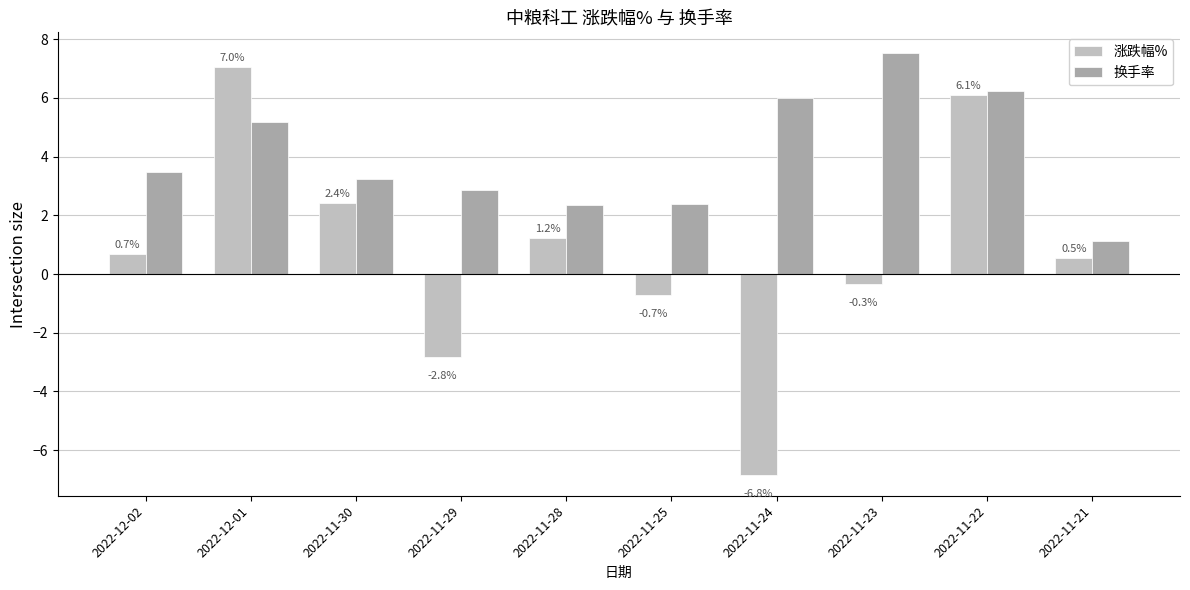

Is it true that 涨跌幅% equals -2.8 at 2022-11-29?

True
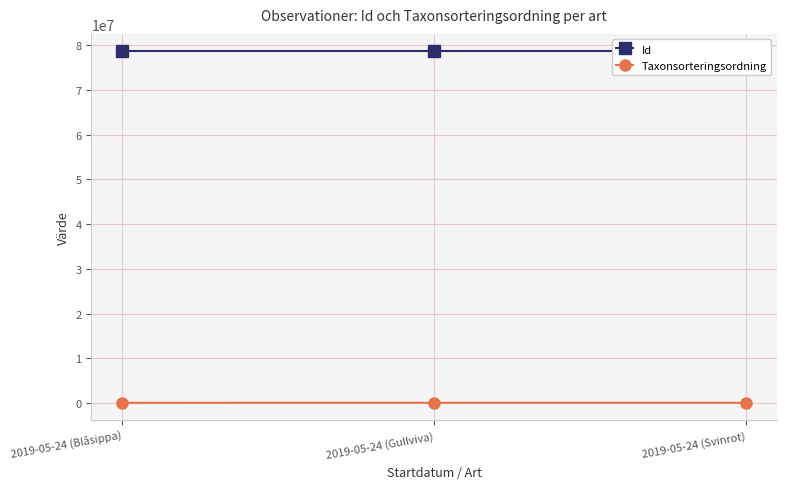

What is the value of the Taxonsorteringsordning point at the 2nd from the left?

103178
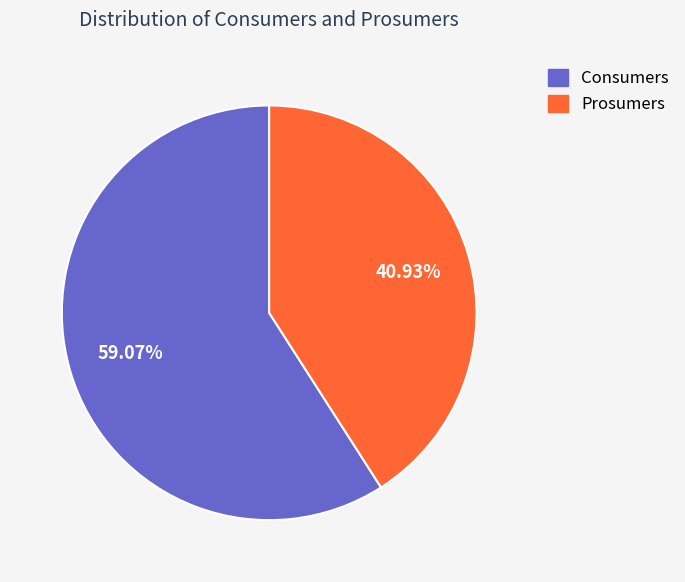

Rank the categories by value from highest to lowest.

Consumers, Prosumers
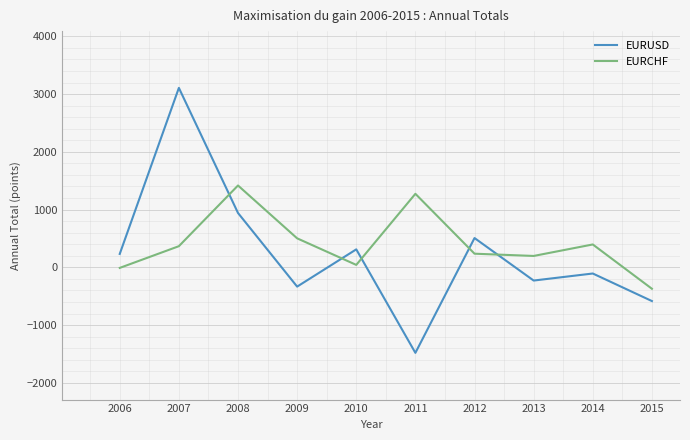

Which label corresponds to the smallest value in the chart?

2011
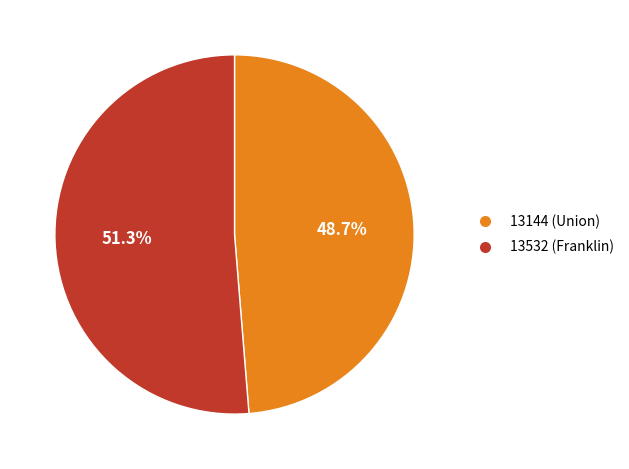

Between 13144 (Union) and 13532 (Franklin), which is larger?

13532 (Franklin)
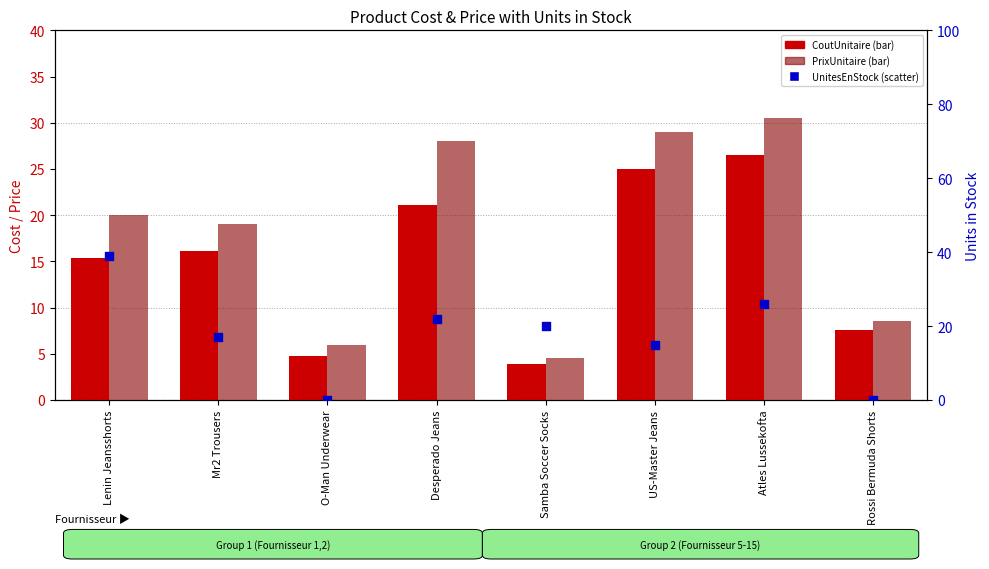

At which category is the sum across all series the highest?

Atles Lussekofta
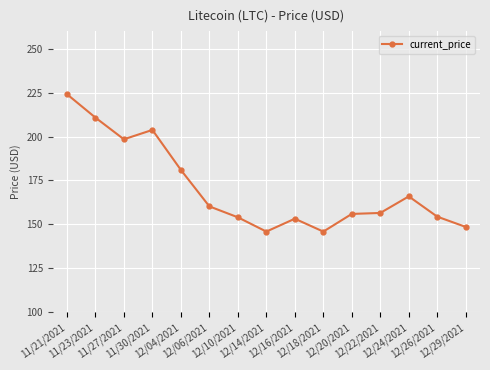

What is the sum of the values at 12/22/2021 and 12/10/2021?

310.6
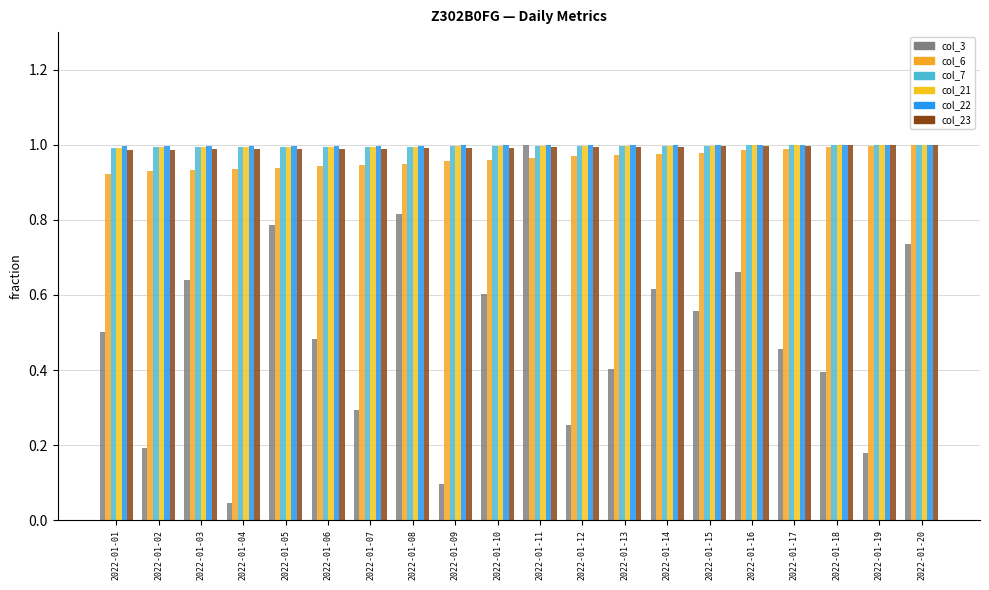

How many groups of bars are there?

20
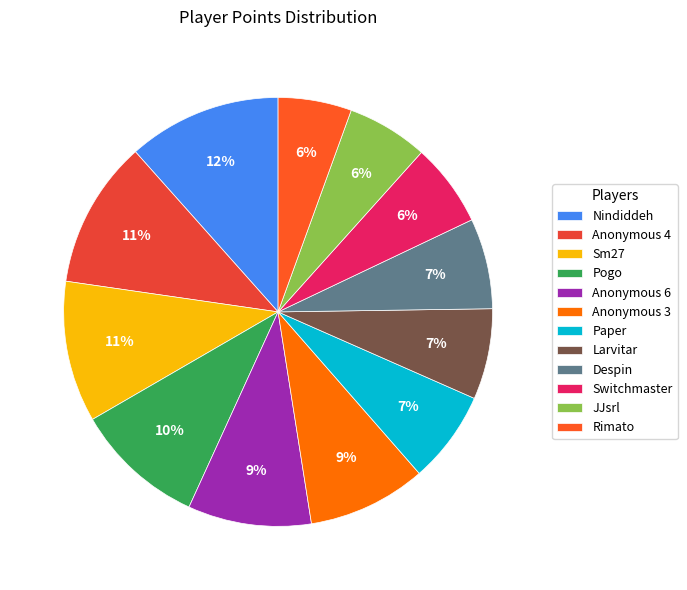

What percentage is the Anonymous 4 slice, to the nearest percent?

11%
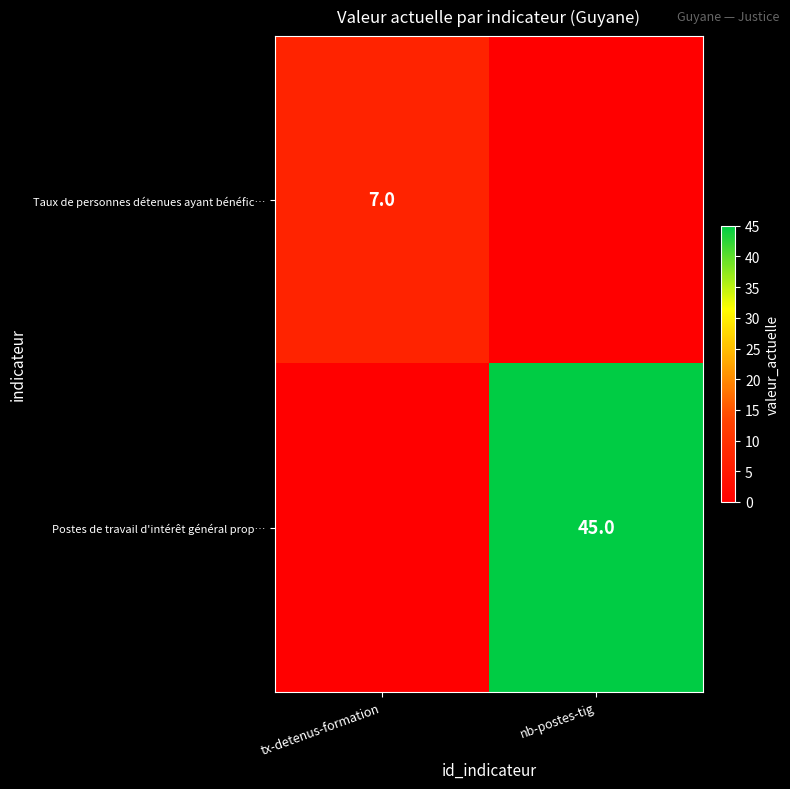

True or false: Taux de personnes détenues ayant bénéfic… has a value of 7 at tx-detenus-formation.

True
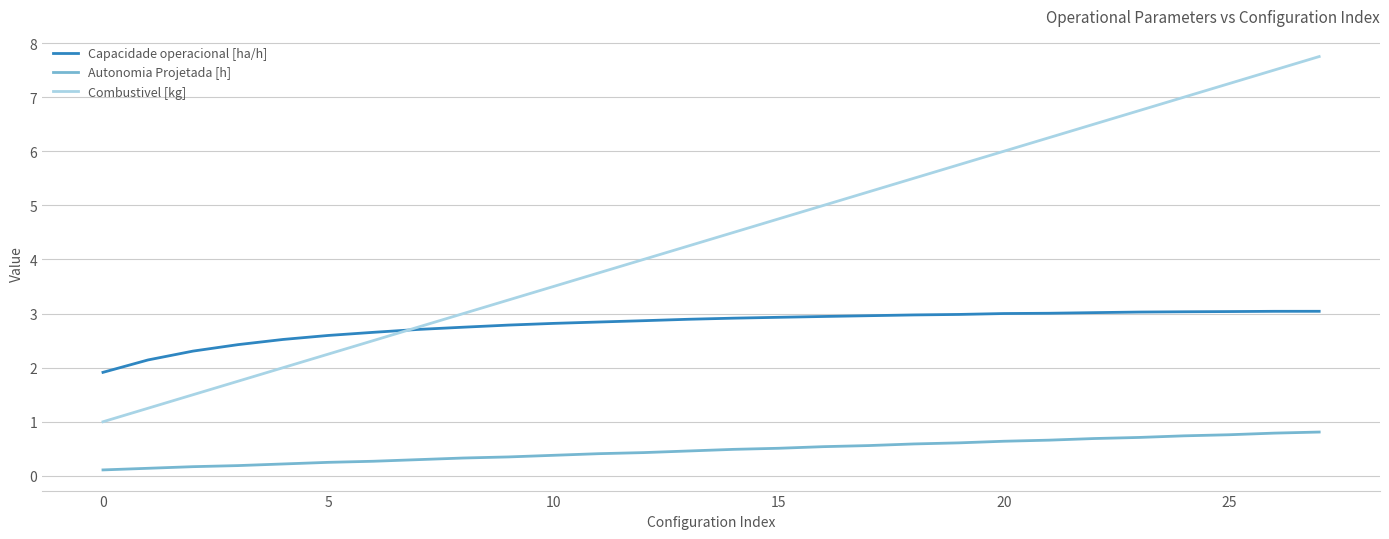

True or false: Combustivel [kg] and Autonomia Projetada [h] cross at least once.

False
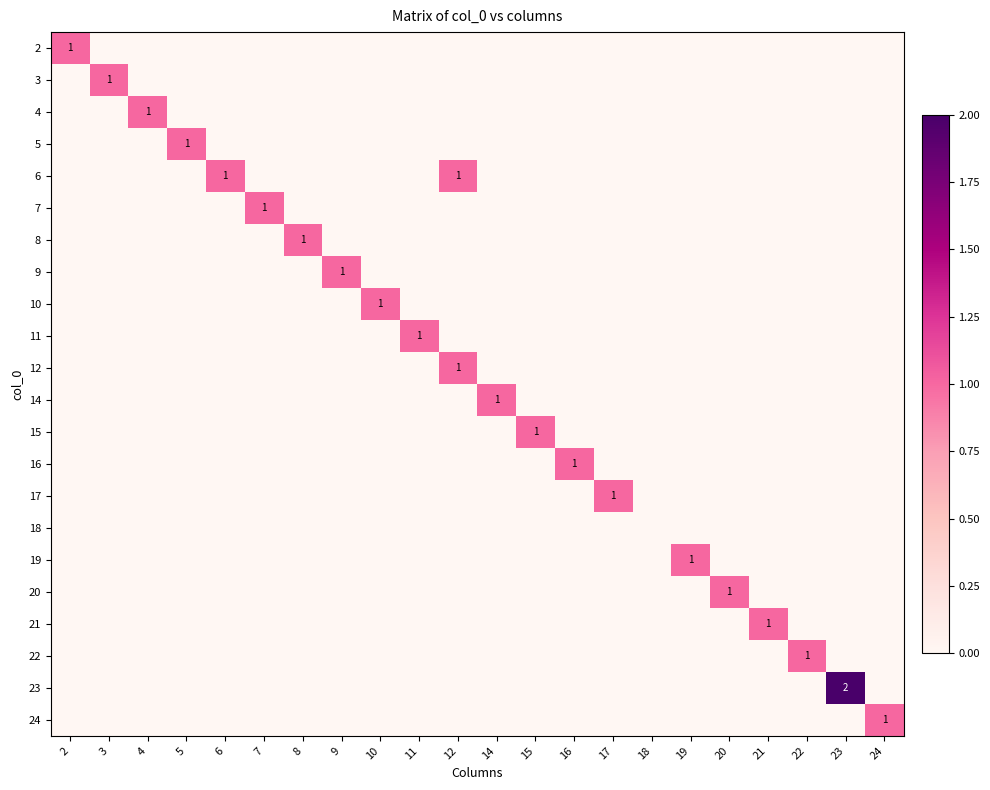

The 22 series shows 1 at 22. True or false?

True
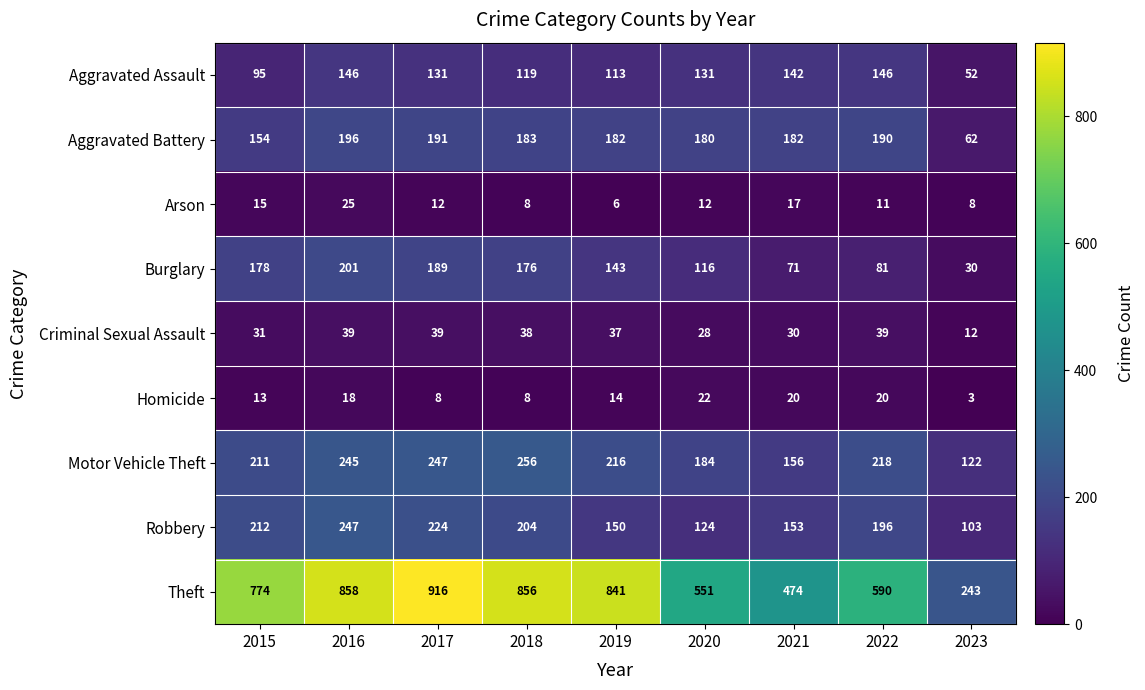

What is the difference between the maximum and minimum values in the Criminal Sexual Assault series?

27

Task objective:
Reproduce all of the data above word for word, but leave out the pictures.

Response below:
Is it true that 涨跌幅% equals -2.8 at 2022-11-29?

True

What is the value of the Taxonsorteringsordning point at the 2nd from the left?

103178

Rank the categories by value from highest to lowest.

Consumers, Prosumers

Which label corresponds to the smallest value in the chart?

2011

Between 13144 (Union) and 13532 (Franklin), which is larger?

13532 (Franklin)

At which category is the sum across all series the highest?

Atles Lussekofta

What is the sum of the values at 12/22/2021 and 12/10/2021?

310.6

How many groups of bars are there?

20

What percentage is the Anonymous 4 slice, to the nearest percent?

11%

True or false: Taux de personnes détenues ayant bénéfic… has a value of 7 at tx-detenus-formation.

True

True or false: Combustivel [kg] and Autonomia Projetada [h] cross at least once.

False

The 22 series shows 1 at 22. True or false?

True

What is the difference between the maximum and minimum values in the Criminal Sexual Assault series?

27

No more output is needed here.